In 2004, a Citizen Assembly of 160 voters studied proportional representation. They selected a ‘voter system’ STV (Single Transferable Vote) and rejected the ‘party system’ MMP (Mixed Member Proportional).

But the current process is in the hands of politicians. Their public consultation offered four possible systems, both voter choice and party choice.

But the two governing caucuses submitted a joint endorsement of MMP, the system rejected by the Citizen Assembly, in which political parties choose 40% of all MLAs.

When the referendum question was made public, three of the four systems were gone. The MMP system remained and two new systems were added. Neither had ever been tried nor were they part of the consultation process. Both featured MLAs chosen by political parties. How many is uncertain; details will be decided after the vote. The public consultation did not even hint of this possibility.

Citizens will choose from four systems

Our current system essentially holds 87 elections. The winner of each gets a seat in the assembly, usually with a stable, majority government so voters know who to hold accountable. This is the only system on the ballot where citizens vote directly for all MLAs.

If you reject this system, you are limited to three proportional systems. All of these transfer some of your right to choose MLAs to political parties.

In Dual Member Proportional, the ridings double in size. Each party runs two candidates, but the party designates one primary and the other secondary. You cannot vote for them directly. If you like the secondary candidate and not the primary, your vote for the one you want will give you the one the party wants. All losing votes are distributed to the parties. A fringe party with only 5% of the vote would have to be given a riding somewhere. This might be your MLA, living in a different riding, with an agenda shared by few, representing you.
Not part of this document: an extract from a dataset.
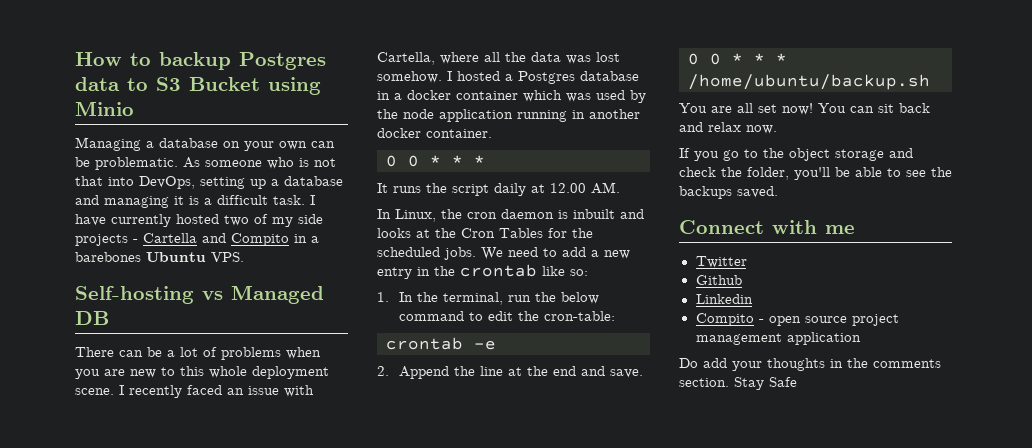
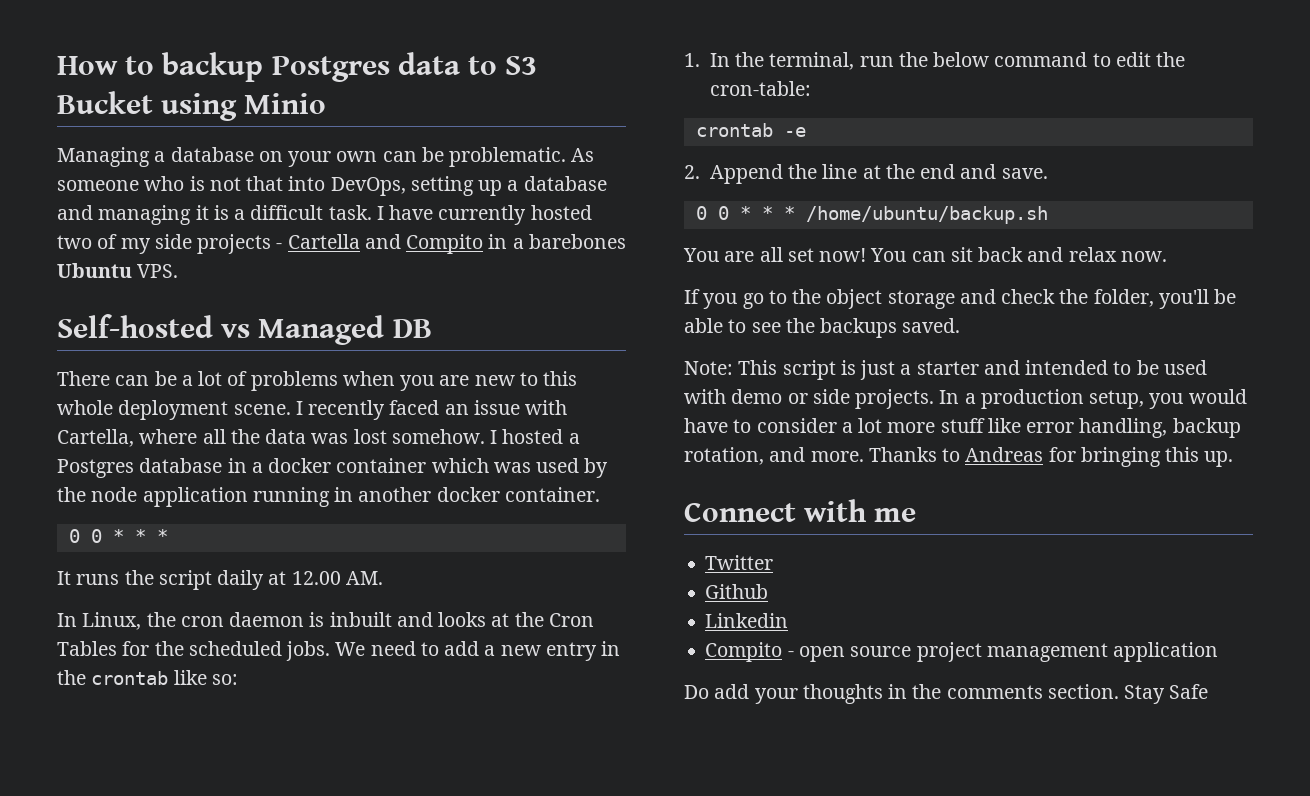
[75,286,194,304] Self-hosting -> [57,314,213,338] Self-hosted
(778, 192) none -> [684,360,1207,380] [684,389,1247,409] [684,418,1241,438] [684,447,1234,467] // Note: This script is just a starter and intended to be used with demo or side projects. In a production setup, you would have to consider a lot more stuff like error handling, backup rotation, and more. Thanks to Andreas for bringing this up.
Mixed Member Proportional is the system preferred by political parties as they choose 40% of all MLAs. You give your vote to a party; the party chooses these MLAs for you.

Rural Urban Proportional uses STV (Single Transferable Vote) in urban areas and MMP in rural areas — even though the Citizen Assembly rejected MMP in part because rural voters opposed it. You may think you live in a rural or urban riding, but that boundary will be decided after you have voted.

Many decisions will be made after the referendum. For example, candidates strive for party approval to get placed at the top of party lists where their election is almost guaranteed.

Will the party lists be fixed, or will citizens be able to make their own ranking?

Party leaders say there is no time to allow independent experts or citizens to decide these details. Instead these decisions will be made by a ‘multiparty process’.

This referendum is of political parties, by political parties, for political parties. Citizens will not be able to vote for a proportional system where voters to choose all their own MLAs.

This fall you can express what you think of these choices. And decide if you will continue to vote directly for your representatives or whether political parties will choose some of your representatives for you.